- Niestety, mój kraj staje się dla Iranu korytarzem transportowym, który wspiera autokratyczny reżim prezydenta (Syrii) Baszara el-Asada, nie ma co do tego wątpliwości - podkreślił Haszimi w rozmowie przeprowadzonej w Stambule. - Nie chodzi tu tylko o przestrzeń powietrzną - podkreślił. - Tysiące bojowników różnych (irackich) milicji przekroczyły granicę z Syrią, a tam wspierają Asada i zabijają niewinnych Syryjczyków - powiedział, powołując się na przedstawicieli syryjskiej opozycji i relacje z irackiej prowincji Anbar, położonej przy granicy z Syrią. Według niego niektórzy członkowie irackich milicji zostali schwytani i są obecnie przetrzymywani przez syryjskich powstańców.

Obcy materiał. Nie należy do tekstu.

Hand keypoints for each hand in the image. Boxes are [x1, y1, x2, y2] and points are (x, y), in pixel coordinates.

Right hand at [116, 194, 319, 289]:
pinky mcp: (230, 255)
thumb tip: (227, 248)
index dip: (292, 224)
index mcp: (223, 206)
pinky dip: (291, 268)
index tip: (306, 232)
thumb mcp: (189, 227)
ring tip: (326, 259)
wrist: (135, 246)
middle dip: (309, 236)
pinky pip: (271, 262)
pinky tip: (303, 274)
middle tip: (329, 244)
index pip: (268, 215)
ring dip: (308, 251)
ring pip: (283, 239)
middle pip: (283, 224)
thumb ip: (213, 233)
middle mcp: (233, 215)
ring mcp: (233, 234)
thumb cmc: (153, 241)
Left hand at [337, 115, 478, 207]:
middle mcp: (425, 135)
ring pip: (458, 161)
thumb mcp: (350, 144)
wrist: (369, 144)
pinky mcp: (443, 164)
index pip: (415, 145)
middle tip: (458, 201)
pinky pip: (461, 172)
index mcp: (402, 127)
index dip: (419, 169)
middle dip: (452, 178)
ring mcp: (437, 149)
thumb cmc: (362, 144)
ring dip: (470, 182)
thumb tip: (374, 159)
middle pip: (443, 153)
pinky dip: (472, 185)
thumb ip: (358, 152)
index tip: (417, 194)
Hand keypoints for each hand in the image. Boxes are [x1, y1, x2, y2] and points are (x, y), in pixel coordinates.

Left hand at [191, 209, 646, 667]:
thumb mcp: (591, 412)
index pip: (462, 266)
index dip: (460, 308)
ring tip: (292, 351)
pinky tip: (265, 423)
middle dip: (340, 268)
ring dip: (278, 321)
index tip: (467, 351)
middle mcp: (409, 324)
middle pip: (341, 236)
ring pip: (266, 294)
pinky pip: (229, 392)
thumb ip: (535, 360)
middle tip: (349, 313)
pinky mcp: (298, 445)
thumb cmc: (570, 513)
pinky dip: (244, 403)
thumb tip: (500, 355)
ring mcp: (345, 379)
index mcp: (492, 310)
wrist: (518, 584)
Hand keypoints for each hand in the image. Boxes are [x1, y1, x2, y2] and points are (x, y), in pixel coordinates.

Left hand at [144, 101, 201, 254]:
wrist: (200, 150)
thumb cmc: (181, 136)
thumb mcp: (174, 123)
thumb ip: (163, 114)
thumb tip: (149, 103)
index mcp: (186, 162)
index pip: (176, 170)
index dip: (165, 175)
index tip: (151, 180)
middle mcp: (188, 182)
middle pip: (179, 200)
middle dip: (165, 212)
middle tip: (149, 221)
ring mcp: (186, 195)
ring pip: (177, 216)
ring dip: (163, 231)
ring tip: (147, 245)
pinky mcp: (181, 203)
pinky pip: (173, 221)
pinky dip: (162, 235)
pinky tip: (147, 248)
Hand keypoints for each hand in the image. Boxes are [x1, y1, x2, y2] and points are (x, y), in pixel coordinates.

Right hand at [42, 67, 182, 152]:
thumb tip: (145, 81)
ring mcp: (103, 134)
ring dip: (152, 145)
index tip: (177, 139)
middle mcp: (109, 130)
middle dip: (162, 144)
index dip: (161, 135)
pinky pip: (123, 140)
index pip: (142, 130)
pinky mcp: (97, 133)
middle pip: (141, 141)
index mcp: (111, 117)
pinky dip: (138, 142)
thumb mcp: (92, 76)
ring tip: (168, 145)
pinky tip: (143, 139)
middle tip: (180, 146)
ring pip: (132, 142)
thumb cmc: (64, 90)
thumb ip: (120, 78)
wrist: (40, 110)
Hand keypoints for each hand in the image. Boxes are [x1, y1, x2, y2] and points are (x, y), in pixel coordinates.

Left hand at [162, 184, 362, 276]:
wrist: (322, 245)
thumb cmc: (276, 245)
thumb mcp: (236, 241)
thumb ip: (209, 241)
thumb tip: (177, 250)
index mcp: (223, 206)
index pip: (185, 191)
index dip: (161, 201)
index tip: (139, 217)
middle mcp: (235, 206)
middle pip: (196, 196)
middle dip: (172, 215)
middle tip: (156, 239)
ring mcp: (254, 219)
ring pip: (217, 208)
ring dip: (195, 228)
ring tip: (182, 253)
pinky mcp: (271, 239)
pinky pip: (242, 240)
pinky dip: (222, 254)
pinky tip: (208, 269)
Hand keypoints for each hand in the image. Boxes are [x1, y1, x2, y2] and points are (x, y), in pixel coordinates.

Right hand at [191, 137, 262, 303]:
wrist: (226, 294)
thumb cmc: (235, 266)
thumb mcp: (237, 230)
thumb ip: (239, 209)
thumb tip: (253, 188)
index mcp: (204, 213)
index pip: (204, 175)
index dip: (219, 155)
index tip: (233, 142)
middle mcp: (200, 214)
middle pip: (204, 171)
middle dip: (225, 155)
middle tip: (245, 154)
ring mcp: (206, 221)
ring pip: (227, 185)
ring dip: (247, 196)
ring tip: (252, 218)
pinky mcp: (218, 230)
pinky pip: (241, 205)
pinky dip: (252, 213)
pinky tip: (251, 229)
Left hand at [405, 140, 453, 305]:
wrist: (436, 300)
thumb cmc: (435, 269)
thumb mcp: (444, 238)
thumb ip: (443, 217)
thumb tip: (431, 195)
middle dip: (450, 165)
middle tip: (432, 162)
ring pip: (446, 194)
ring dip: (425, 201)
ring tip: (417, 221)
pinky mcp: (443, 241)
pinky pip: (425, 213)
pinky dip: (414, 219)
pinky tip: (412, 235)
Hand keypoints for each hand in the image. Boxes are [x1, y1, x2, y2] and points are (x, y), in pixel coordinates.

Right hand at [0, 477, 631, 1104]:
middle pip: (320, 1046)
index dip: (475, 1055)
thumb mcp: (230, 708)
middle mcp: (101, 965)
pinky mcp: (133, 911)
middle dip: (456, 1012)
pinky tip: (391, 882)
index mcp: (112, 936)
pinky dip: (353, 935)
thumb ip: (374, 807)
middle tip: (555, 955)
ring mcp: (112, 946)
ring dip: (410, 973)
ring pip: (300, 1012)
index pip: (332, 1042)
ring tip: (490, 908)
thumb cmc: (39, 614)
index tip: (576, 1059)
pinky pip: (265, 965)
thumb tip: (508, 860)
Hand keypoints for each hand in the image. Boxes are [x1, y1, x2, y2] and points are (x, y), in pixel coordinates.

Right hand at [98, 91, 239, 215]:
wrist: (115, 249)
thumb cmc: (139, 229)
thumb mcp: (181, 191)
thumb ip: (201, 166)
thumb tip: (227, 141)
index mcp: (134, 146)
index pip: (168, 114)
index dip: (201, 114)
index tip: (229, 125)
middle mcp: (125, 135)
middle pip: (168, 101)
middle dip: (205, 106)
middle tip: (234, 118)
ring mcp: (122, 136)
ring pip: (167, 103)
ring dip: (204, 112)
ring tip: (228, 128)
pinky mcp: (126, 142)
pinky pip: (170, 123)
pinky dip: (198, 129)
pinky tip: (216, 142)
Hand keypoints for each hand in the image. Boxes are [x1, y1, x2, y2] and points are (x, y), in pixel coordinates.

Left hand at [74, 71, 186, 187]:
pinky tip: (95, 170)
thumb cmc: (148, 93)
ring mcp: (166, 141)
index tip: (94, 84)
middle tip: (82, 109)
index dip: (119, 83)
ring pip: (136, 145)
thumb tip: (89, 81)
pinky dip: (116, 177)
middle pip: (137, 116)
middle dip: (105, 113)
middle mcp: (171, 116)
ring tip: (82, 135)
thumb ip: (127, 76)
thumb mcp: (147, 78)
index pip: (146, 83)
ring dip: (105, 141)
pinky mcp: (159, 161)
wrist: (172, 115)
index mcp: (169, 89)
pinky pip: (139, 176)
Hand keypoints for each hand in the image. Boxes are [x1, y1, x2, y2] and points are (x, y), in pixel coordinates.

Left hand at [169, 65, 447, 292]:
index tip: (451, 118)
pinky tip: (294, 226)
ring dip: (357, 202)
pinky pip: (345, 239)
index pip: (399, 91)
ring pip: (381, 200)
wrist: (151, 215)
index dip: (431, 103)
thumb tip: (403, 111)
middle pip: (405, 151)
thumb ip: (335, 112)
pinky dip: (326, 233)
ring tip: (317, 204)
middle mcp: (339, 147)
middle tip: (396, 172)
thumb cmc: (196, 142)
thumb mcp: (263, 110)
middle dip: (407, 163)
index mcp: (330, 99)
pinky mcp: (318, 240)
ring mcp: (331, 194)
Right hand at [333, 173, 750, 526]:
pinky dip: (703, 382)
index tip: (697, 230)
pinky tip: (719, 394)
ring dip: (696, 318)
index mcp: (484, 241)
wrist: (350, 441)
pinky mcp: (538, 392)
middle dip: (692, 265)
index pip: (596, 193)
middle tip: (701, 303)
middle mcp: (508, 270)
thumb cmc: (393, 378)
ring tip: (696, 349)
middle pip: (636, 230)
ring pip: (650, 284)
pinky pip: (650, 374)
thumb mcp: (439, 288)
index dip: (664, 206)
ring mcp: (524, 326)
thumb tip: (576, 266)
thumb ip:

Wysoki rangą doradca premiera Nuriego al-Malikiego odrzucił oskarżenia Haszimiego, podkreślając, że Irak utrzymuje neutralne stanowisko w sprawie syryjskiego konfliktu. - Premier wielokrotnie potwierdzał, że Irak nie pozwoli żadnemu państwu używać irackiej przestrzeni powietrznej do transportu broni do Syrii - powiedział. Mimo oficjalnego stanowiska władze irackie, zdominowane przez szyitów, obawiają się, że ewentualny upadek Asada doprowadziłby do wybuchu konfliktu na tle wyznaniowym w tym kraju, co zachwiałoby i tak kruchą równowagę między szyitami i sunnitami w samym Iraku - przypomina Reuters.
Zachód i syryjska opozycja od dawna podejrzewają, że Iran wysyła żołnierzy do Syrii, swego najbliższego sojusznika w regionie. Władze w Teheranie zaprzeczają. Haszimi powiedział również, że władze Iraku pomagają Iranowi omijać sankcje gospodarcze nałożone przez ONZ w celu powstrzymania rozwoju irańskiego programu nuklearnego. Według niego Iran korzysta z banków w Iraku do skupowania dolarów amerykańskich, które następnie są przemycane do Iranu. Ponadto - jak twierdzi Haszimi - rząd Malikiego nie wdrożył sankcji nałożonych na Syrię.
Wypowiedź irackiego wiceprezydenta prowokuje pytania o faktyczny zasięg wpływów USA w Iraku - pisze Reuters. Siły amerykańskie wycofały się z tego kraju zaledwie kilka miesięcy temu, z końcem 2011 roku, po blisko dziewięciu latach obecności. Irak utrzymuje, że zależy mu na dobrych relacjach z USA, jednak nie zerwał kontaktów z Iranem. Iracki wiceprezydent jest zdania, że wydany na niego wyrok śmierci to dowód na to, że pod rządami Malikiego Irak "odchodzi od demokracji na rzecz pewnego rodzaju tyranii". Zapowiedział, że z pomocą zespołu prawników zamierza podważyć wydany na niego wyrok.
Tarik - najwyższy rangą sunnita w zdominowanych przez szyitów władzach irackich - zbiegł z Iraku w grudniu i od kwietnia przebywa w Turcji. 11 września iracki sąd skazał go zaocznie na karę śmierci za kierowanie szwadronami śmierci. On sam odpiera te zarzuty jako politycznie umotywowane.
Kryzys wewnętrzny w Syrii trwa od marca 2011 roku. Według źródeł opozycyjnych pochłonął życie ponad 26 tysięcy osób, w większości cywilów.